- **TASK INSTRUCTIONS**
Quote every line of the listing below word for word, but leave the pictures out of your answer.

- **Pulled records**

......

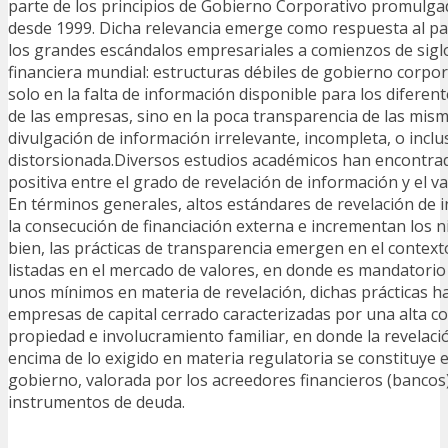
parte de los principios de Gobierno Corporativo promulg
desde 1999. Dicha relevancia emerge como respuesta al p
los grandes escándalos empresariales a comienzos de siglo 
financiera mundial: estructuras débiles de gobierno corpo
solo en la falta de información disponible para los diferen
de las empresas, sino en la poca transparencia de las misma
divulgación de información irrelevante, incompleta, o inclu
distorsionada.Diversos estudios académicos han encontra
positiva entre el grado de revelación de información y el v
En términos generales, altos estándares de revelación de i
la consecución de financiación externa e incrementan los ni
bien, las prácticas de transparencia emergen en el contex
listadas en el mercado de valores, en donde es mandatorio
unos mínimos en materia de revelación, dichas prácticas 
empresas de capital cerrado caracterizadas por una alta co
propiedad e involucramiento familiar, en donde la revelaci
encima de lo exigido en materia regulatoria se constituye
gobierno, valorada por los acreedores financieros (bancos)
instrumentos de deuda.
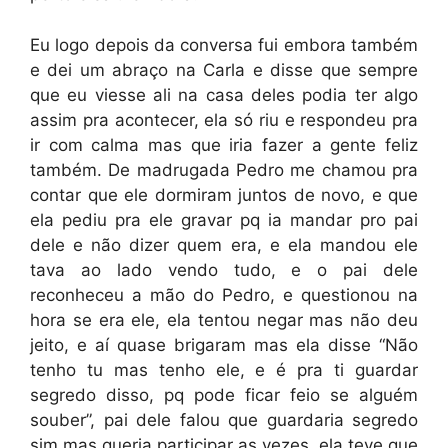
Eu logo depois da conversa fui embora também
e dei um abraço na Carla e disse que sempre
que eu viesse ali na casa deles podia ter algo
assim pra acontecer, ela só riu e respondeu pra
ir com calma mas que iria fazer a gente feliz
também. De madrugada Pedro me chamou pra
contar que ele dormiram juntos de novo, e que
ela pediu pra ele gravar pq ia mandar pro pai
dele e não dizer quem era, e ela mandou ele
tava ao lado vendo tudo, e o pai dele
reconheceu a mão do Pedro, e questionou na
hora se era ele, ela tentou negar mas não deu
jeito, e aí quase brigaram mas ela disse “Não
tenho tu mas tenho ele, e é pra ti guardar
segredo disso, pq pode ficar feio se alguém
souber”, pai dele falou que guardaria segredo
sim mas queria participar as vezes, ela teve que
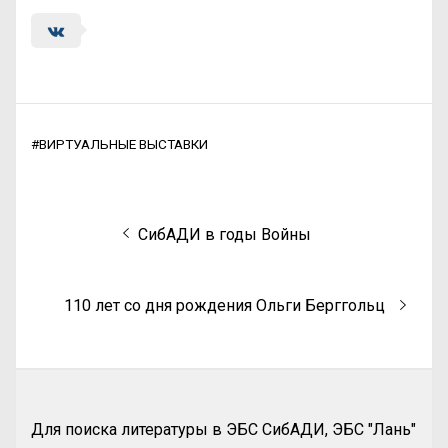
#
ВИРТУАЛЬНЫЕ ВЫСТАВКИ
СибАДИ в годы Войны
110 лет со дня рождения Ольги Берггольц
Для поиска литературы в ЭБС СибАДИ, ЭБС "Лань"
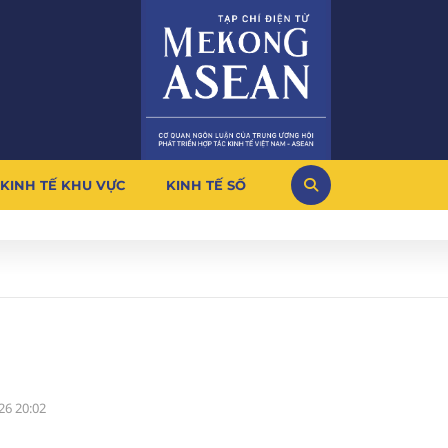
KINH TẾ KHU VỰC
KINH TẾ SỐ
26 20:02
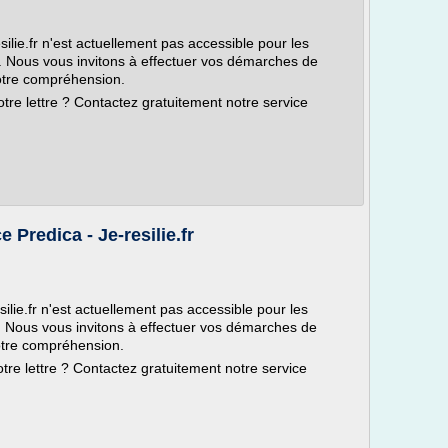
silie.fr n'est actuellement pas accessible pour les
. Nous vous invitons à effectuer vos démarches de
votre compréhension.
tre lettre ? Contactez gratuitement notre service
e Predica - Je-resilie.fr
silie.fr n'est actuellement pas accessible pour les
. Nous vous invitons à effectuer vos démarches de
votre compréhension.
tre lettre ? Contactez gratuitement notre service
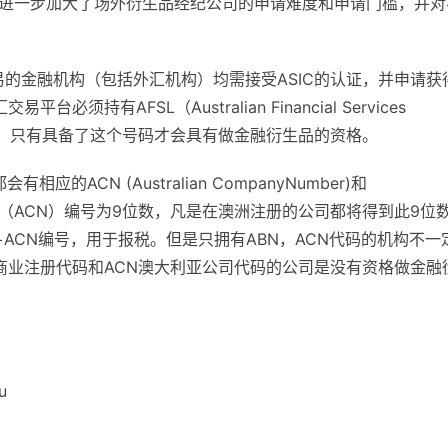
，进一步加大了场外衍生品经纪公司的申请难度和申请门槛，并对
易的金融机构（包括外汇机构）均需接受ASIC的认证，并申请获
台必须持有AFSL（Australian Financial Services
6位数，只有具备了这个号码才会具有做金融衍生品的资格。
ACN (Australian CompanyNumber)和
er），，前者（ACN）编号为9位数，凡是在澳洲注册的公司都将得到此9位
+ACN编号，用于报税。但是只拥有ABN，ACN代码的机构不一
亚商业注册代码和ACN澳大利亚公司代码的公司是没有资格做金融
u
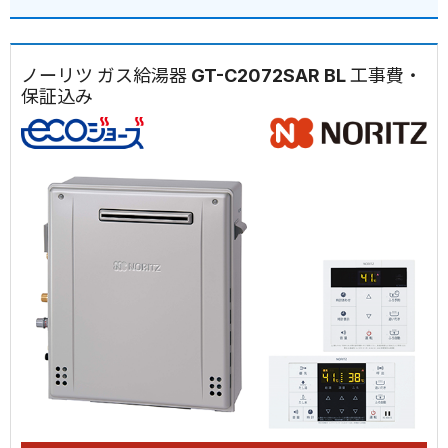
ノーリツ ガス給湯器 GT-C2072SAR BL 工事費・
保証込み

......

- **SOLVED EXERCISE**
parte de los principios de Gobierno Corporativo promulg
desde 1999. Dicha relevancia emerge como respuesta al p
los grandes escándalos empresariales a comienzos de siglo 
financiera mundial: estructuras débiles de gobierno corpo
solo en la falta de información disponible para los diferen
de las empresas, sino en la poca transparencia de las misma
divulgación de información irrelevante, incompleta, o inclu
distorsionada.Diversos estudios académicos han encontra
positiva entre el grado de revelación de información y el v
En términos generales, altos estándares de revelación de i
la consecución de financiación externa e incrementan los ni
bien, las prácticas de transparencia emergen en el contex
listadas en el mercado de valores, en donde es mandatorio
unos mínimos en materia de revelación, dichas prácticas 
empresas de capital cerrado caracterizadas por una alta co
propiedad e involucramiento familiar, en donde la revelaci
encima de lo exigido en materia regulatoria se constituye
gobierno, valorada por los acreedores financieros (bancos)
instrumentos de deuda.
Eu logo depois da conversa fui embora também
e dei um abraço na Carla e disse que sempre
que eu viesse ali na casa deles podia ter algo
assim pra acontecer, ela só riu e respondeu pra
ir com calma mas que iria fazer a gente feliz
também. De madrugada Pedro me chamou pra
contar que ele dormiram juntos de novo, e que
ela pediu pra ele gravar pq ia mandar pro pai
dele e não dizer quem era, e ela mandou ele
tava ao lado vendo tudo, e o pai dele
reconheceu a mão do Pedro, e questionou na
hora se era ele, ela tentou negar mas não deu
jeito, e aí quase brigaram mas ela disse “Não
tenho tu mas tenho ele, e é pra ti guardar
segredo disso, pq pode ficar feio se alguém
souber”, pai dele falou que guardaria segredo
sim mas queria participar as vezes, ela teve que
#
ВИРТУАЛЬНЫЕ ВЫСТАВКИ
СибАДИ в годы Войны
110 лет со дня рождения Ольги Берггольц
Для поиска литературы в ЭБС СибАДИ, ЭБС "Лань"
KINH TẾ KHU VỰC
KINH TẾ SỐ
26 20:02
silie.fr n'est actuellement pas accessible pour les
. Nous vous invitons à effectuer vos démarches de
votre compréhension.
tre lettre ? Contactez gratuitement notre service
e Predica - Je-resilie.fr
silie.fr n'est actuellement pas accessible pour les
. Nous vous invitons à effectuer vos démarches de
votre compréhension.
tre lettre ? Contactez gratuitement notre service
，进一步加大了场外衍生品经纪公司的申请难度和申请门槛，并对
易的金融机构（包括外汇机构）均需接受ASIC的认证，并申请获
台必须持有AFSL（Australian Financial Services
6位数，只有具备了这个号码才会具有做金融衍生品的资格。
ACN (Australian CompanyNumber)和
er），，前者（ACN）编号为9位数，凡是在澳洲注册的公司都将得到此9位
+ACN编号，用于报税。但是只拥有ABN，ACN代码的机构不一
亚商业注册代码和ACN澳大利亚公司代码的公司是没有资格做金融
u
ノーリツ ガス給湯器 GT-C2072SAR BL 工事費・
保証込み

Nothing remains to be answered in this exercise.